BFC corrects fishy CBC story

“We’re here to build a Nunavut fishery, period”

By JIM BELL

The CEO of the Baffin Fisheries Coalition, Gerry Ward, says a CBC news story broadcast earlier this week – alleging that “a foreign government” is gaining access to Arctic fish stocks – is inaccurate on virtually every point.

The story, produced by CBC St. John’s and aired on national radio and television newscasts this past Tuesday and Wednesday, reports that there is “debate over a new plan by Ottawa to subsidize a deal giving a foreign government access to fish stocks inside Canadian waters.”

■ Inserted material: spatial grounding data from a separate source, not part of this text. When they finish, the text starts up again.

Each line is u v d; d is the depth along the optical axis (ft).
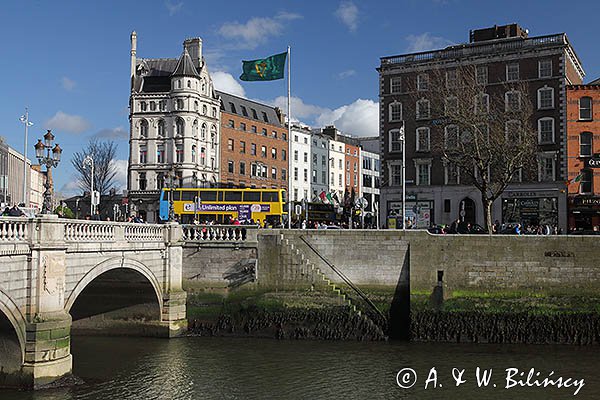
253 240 111.04
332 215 171.42
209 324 109.91
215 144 241.76
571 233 145.28
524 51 167.53
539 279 103.76
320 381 78.74
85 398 70.03
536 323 102.99
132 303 105.50
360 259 110.11
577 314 102.01
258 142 264.93
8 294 66.49
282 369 84.38
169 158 225.97
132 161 229.45
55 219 71.87
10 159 266.16
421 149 178.91
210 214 152.66
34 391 69.72
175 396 71.87
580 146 162.61
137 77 234.99
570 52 171.94
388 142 183.93
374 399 71.77
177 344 99.76
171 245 105.19
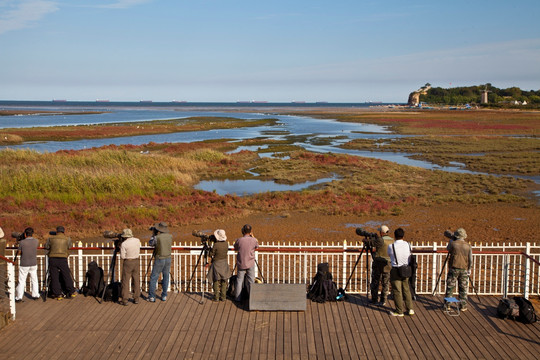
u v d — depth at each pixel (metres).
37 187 27.80
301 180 37.44
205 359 7.57
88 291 10.20
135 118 140.75
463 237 9.53
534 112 167.88
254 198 28.48
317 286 10.05
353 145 65.25
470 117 135.25
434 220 22.81
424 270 13.88
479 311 9.65
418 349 7.98
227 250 9.88
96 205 25.64
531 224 21.77
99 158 39.28
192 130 92.62
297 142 71.19
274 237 19.17
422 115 154.38
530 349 8.04
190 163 42.25
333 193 30.44
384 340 8.29
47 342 8.05
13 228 19.83
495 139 73.06
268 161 48.00
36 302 9.87
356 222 22.47
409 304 9.28
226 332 8.52
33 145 61.97
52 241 9.88
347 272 13.37
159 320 8.99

The story goes on to claim that the Baffin Fisheries Coalition is getting $6 million from the federal government to bring in a vessel that’s partly owned by the Danish-owned Royal Greenland firm to fish turbot in Canadian waters this summer.

Ward says, however, that he has never talked to anyone at Royal Greenland about chartering a vessel to fish the BFC’s 4,000 metric-tonne turbot quota in the northern Davis Strait.

He said that for the 2004 and 2005 fishing seasons, the BFC has chartered a factory-freezer trawler from a company called Nataanaq Fisheries Inc. of St. John’s. The vessel, foreign-owned at one time, has been brought into compliance with Canadian standards, and now sails under a Canadian flag.

Under the deal, the BFC has an option to buy the vessel at the end of the two-year charter period. Ward said that during that time, the BFC will gather and record information about the costs of operating the vessel, to refine its business plan.

The acquisition of a factory-freezer trawler for Nunavut, to give Nunavummiut better control of their fishery, is one of the BFC’s main long-term goals. To pay for it, they’ll partly use royalty money they earn by hiring outside vessels to fish their turbot quota.

As for the $6 million “subsidy,” Ward says that’s actually a Nunavut-wide training grant application that the BFC submitted to Human Resources Development Canada in 2003, to get money for use in training Nunavummiut for fisheries jobs. Ward says the HRDC grant proposal has nothing to do with the trawler they’ve chartered to fish their quota this year.

“We’re here to build a Nunavut fishery, period,” Ward said.

Some of the information in the CBC story is attributed to Gus Etchegary, a former executive with Fisheries Products International who is now a well-known fisheries activist in Newfoundland.

Known derisively as “Captain Canada,” Etchegary is best known for his long and loud denunciations of foreign fishing vessels which operate just outside the 200-mile zone that Canada controls.

Ward says he believes the CBC story was planted by fishing interests in Newfoundland who don’t like Ottawa’s decision to award 100 per cent of the turbot quota in northern Davis Strait (divison 0A), to Nunavut.